Radar-Bright Valley (Titan)
KeywordsRadar Backscatter Fluvial Erosion Radar Wavelength Interior Channel Fluvial Valley
A valley-like feature on Titan exhibiting high radar backscatter.
A type of valley-like feature (Titan)
Fluvial valleys on Titan have diverse morphologies with subclasses as defined by arid but cold climatic conditions. Dry valleys with lengths <300 km and width <8 km are observed. They appear radar-bright on Cassini SAR images because they are not filled with liquid but with sediments that are probably centimetric or even larger in size in the brightest valleys. They are similar to terrestrial desert washes (wadis), which suggests formation by sudden, episodic, and strong flow events in dry climatic conditions, followed by long dry periods. Outflow events may be induced by precipitation or sapping. Compared to valleys within integrated dendritic networks, Titan’s dry valleys are generally shorter and broader (Porco et al. 2005; Elachi et al. 2005; Lorenz et al. 2008; Jaumann et al. 2008, 2009; Le Gall et al. 2010; Langhans et al. 2012).
Although this landform has certainly been caused by fluvial flow, its morphology is characterized by a low branching level with only few tributaries. A system of putative dry valleys at southern mid-latitudes appears like broad and straight streams. Their course resembles laminar surface runoff or denudation, unlike the linear, channelized flow in valleys. The suspected flows are oriented nearly in parallel and appear darker on radar than their surroundings. Their overall morphology is largely similar to that of wadis in terrestrial deserts (Langhans et al. 2012).
Subtypes (by Morphology/Morphometry)
Broad and straight streams are suggestive of laminar surface runoff. They are sometimes braided but seldom meandering. Interior channels and valleys cannot be distinguished. Flat cross sections are expected (Langhans et al. 2012; Figs. 1 and 2).
Dry channel in floodplains. Radar-gray “floodplains” (interpreted as smooth sediment cover) with bright, meandering interior channels and without fluvial terminations. They are indicative of large variations in streamflow. The wide plains without continuation or mouth indicate high evaporation or infiltration rates over a short period, whereas the morphology of interior channel is consistent with steady discharge (Langhans et al. 2012; Fig. 4).
A dry valley is a valley that lacks a surface flow of liquid or of snow or ice cover, however was formed by fluvial or glacial erosion.
Occasional methane rains occurring near equinox over the arid low latitudes may reactivate dry river valleys. The observation of a large, arrow-shaped storm cloud and subsequent, short-term darkening of the surface in South Belet affected by the storm suggests that these valleys are carved by seasonal precipitation (Turtle et al. 2011).
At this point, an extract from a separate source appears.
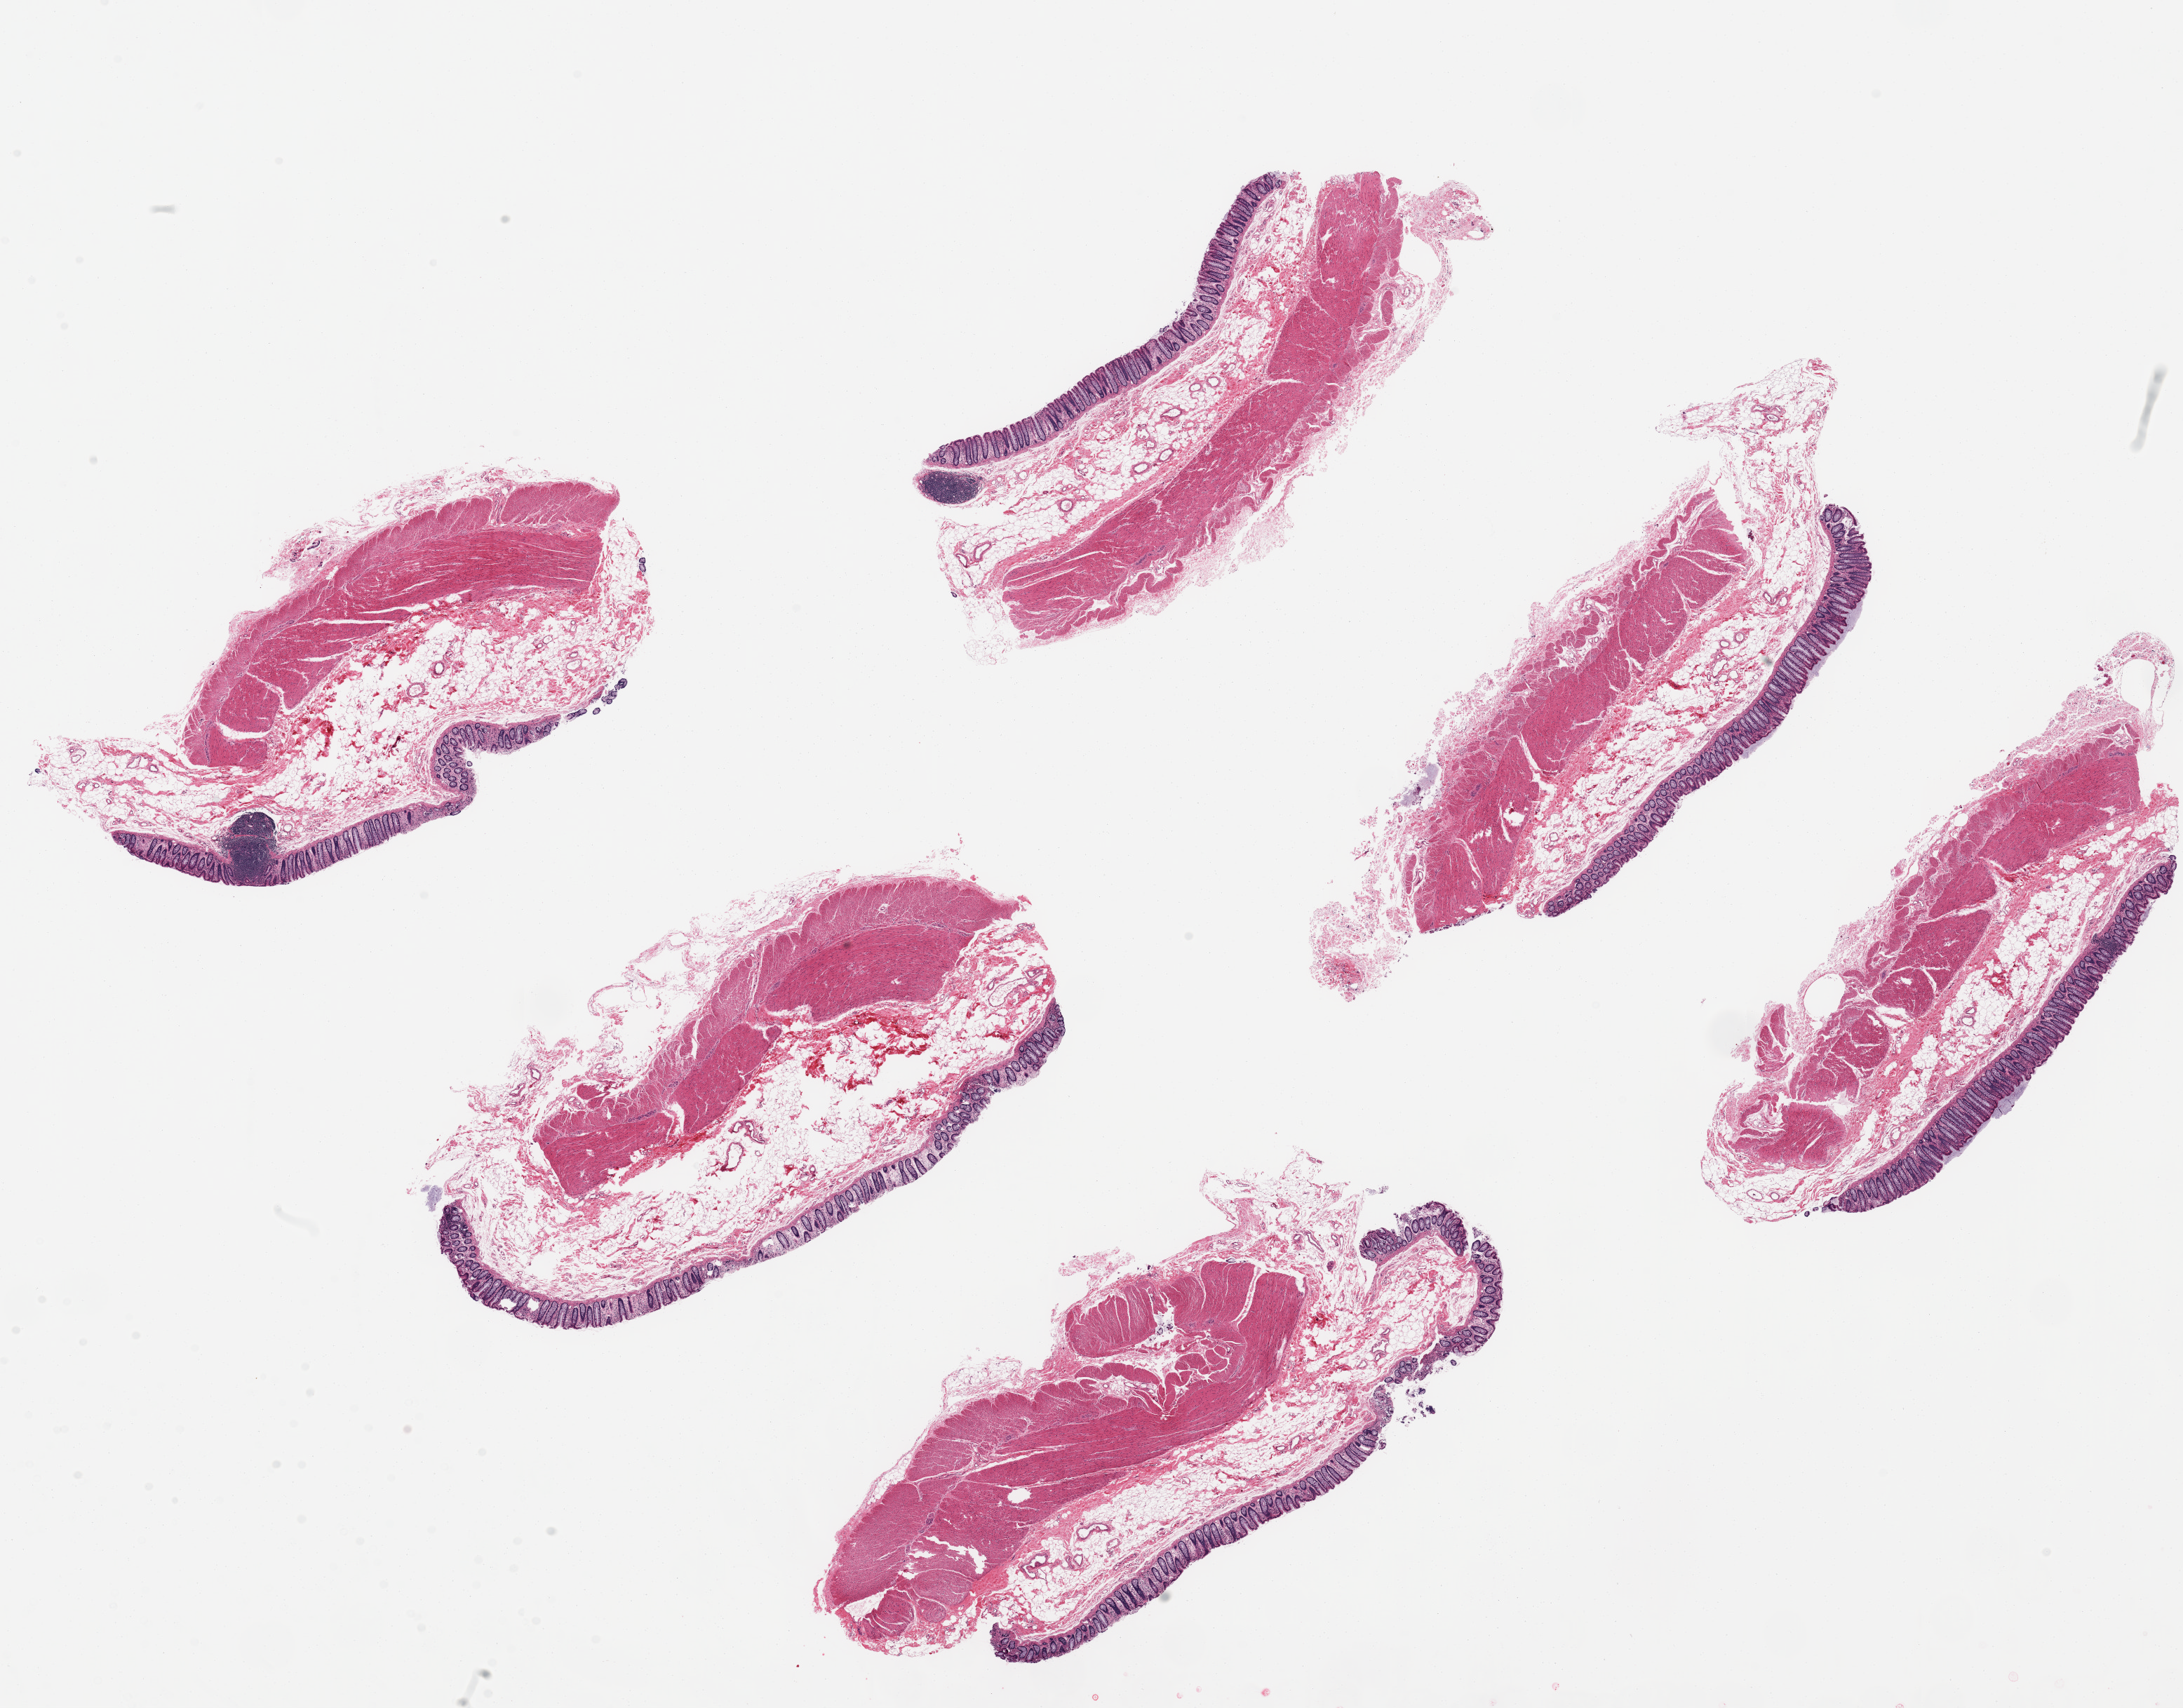
H&E whole-slide image, a low-resolution overview of the entire scanned area, about 24.6 x 19.3 mm, PAXgene-fixed, paraffin-embedded tissue, target tissue: transverse colon, tissue donor sample. Female donor.
• pathologist's review note for this sample: 6 pieces up to ~8x3 mm; mucosa up to 0.4mm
Model ages for the surface of Titan range from a few million years up to 3.9 Ga, depending on the model chosen and its assumptions. Relative or comparative statements about the surface age of different surface units can only be made through the interpretation of stratigraphic relations. The incision of fluvial valleys, along with the accumulation of dunes, is certainly among the most recent processes on Titan’s geologic timescale (e.g., Jaumann et al. 2009; Lopes et al. 2010). Fluvial terrains are more or less free of craters and dunes since channels tend to even out these landforms given that fluvial erosion has been active for a substantial amount of time.
Titan’s valleys seem relatively young due to their pristine and undegraded morphology (Soderblom et al. 2007; Lunine and Atreya 2008). Fluvial features shape preexisting landforms, e.g., craters and mountains at many locations on Titan supporting the idea that fluvial erosion took place relatively recently.
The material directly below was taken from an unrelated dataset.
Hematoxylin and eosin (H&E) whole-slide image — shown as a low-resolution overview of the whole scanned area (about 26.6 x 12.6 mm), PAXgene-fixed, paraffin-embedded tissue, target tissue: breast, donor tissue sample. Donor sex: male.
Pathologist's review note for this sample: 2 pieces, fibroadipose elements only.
They are found in mid-latitudes in plains (e.g., Elivagar Flumina) and homogeneous environments. Their occurrence is confined to the mid-latitudes of both hemispheres away from the mountain ranges. In contrast to dendritic fluvial systems, terrains covered by dry valleys are less extensive and distributed only over a small proportion of the total surface of Titan (Langhans et al. 2012).